According to a paper published on 12 November 2015 in Science, yet another major glacier of Greenland has entered a phase of accelerated retreat. According to the paper’s abstract, the Zachariæ Isstrøm glacier in northeast Greenland entered a phase of accelerated retreat in fall 2012. According to lead authors Jeremie Mouginot and Eric Rignot of the University California (Irvine), the massive glacier holds enough frozen water to raise global sea-levels half a meter.
According to the paper’s abstract, “Warmer air and ocean temperatures have caused the glacier to detach from a stabilizing sill and retreat rapidly along a downward-sloping, marine-based bed. Its equal-ice-volume neighbor, Nioghalvfjerdsfjorden, is also melting rapidly but retreating slowly along an upward-sloping bed. The destabilization of this marine-based sector will increase sea-level rise from the Greenland Ice Sheet for decades to come.”
To measure changes in glacial flow for the neighboring glaciers, the researchers constructed a high-resolution bed topography of both glaciers. They used Landsat optical imagery to document the ice front positions over the last 40 years. They found that while the Nioghalvfjerdsfjorden retreated only only a few km between 2002 and 2012, the Zachariæ Isstrøm glacier lost a large section in 2002-03 and the front steadily for a decade until its northern and southern sections became disconnected late in 2012.
“In 2013-2014,” they wrote, “the ice front retreat accelerated markedly and the glacier started to calve at its grounding line.

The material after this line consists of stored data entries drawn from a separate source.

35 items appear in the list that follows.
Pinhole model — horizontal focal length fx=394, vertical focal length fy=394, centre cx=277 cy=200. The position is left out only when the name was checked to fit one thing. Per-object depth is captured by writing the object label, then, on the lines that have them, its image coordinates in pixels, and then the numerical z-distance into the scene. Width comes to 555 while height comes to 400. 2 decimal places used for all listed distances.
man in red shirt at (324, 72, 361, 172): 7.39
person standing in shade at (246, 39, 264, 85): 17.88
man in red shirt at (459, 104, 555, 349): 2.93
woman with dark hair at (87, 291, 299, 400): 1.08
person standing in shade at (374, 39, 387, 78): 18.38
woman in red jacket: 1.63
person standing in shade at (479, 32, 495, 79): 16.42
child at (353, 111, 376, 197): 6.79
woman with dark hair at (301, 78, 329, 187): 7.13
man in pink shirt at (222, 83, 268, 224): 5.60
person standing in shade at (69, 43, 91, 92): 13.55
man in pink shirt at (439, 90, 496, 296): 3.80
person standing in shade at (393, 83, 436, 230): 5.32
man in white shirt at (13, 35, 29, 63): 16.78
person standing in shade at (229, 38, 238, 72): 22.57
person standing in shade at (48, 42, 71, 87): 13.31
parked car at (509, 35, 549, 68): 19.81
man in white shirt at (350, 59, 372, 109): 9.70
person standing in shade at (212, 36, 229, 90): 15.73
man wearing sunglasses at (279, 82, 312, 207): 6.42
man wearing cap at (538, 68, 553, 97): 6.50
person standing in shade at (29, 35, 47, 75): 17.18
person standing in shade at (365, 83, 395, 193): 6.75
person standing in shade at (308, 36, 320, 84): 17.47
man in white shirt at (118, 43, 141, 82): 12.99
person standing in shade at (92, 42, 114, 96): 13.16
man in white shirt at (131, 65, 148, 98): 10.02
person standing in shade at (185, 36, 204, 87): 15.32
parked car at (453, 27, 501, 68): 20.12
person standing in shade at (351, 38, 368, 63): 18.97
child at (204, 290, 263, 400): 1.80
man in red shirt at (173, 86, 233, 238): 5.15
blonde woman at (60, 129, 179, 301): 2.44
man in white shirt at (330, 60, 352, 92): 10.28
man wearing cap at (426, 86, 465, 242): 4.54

By December 2014, the remaining shelf was 52 km2 in size, or 95% smaller than in 2002.”
“Ice loss is happening fast in glaciological terms, but slow in human terms — not all in one day or one year,” said John Paden, associate scientist for CReSIS and courtesy associate professor of electrical engineering and computer science at KU, who helped analyze data about the thickness of the glacier’s ice for the study.
Paden said the “grounding line,” or the boundary between land and sea underneath a glacier, is a zone of special interest. “The grounding line is where the ice sheet starts to float and is where the ice flux was measured,” Paden said. “The grounding line is a good place to determine thickness across the ice. The terminus of Zachariæ Isstrøm is now at the grounding line —the ocean is right up against the grounded part of the glacier.
Historically, across 40 years, the speed Zachariæ Isstrøm glacier by 50% between 2000-204, with half of that increase occurring after 2012. Because of this, the glacier has “now transformed into a tidewater glacier calving along an ice cliff as a result of warmer air and ocean temperatures.”
These events follow on the tail of a similar rapid retreat by other major marine-based basins in Greenland. According to the authors, “observations suggest that all three major marine-based basins are undergoing significant changes at present.”
They add, “The retreat of these marine-based sectors is likely to increase sea-level rise from Greenland for decades to come.”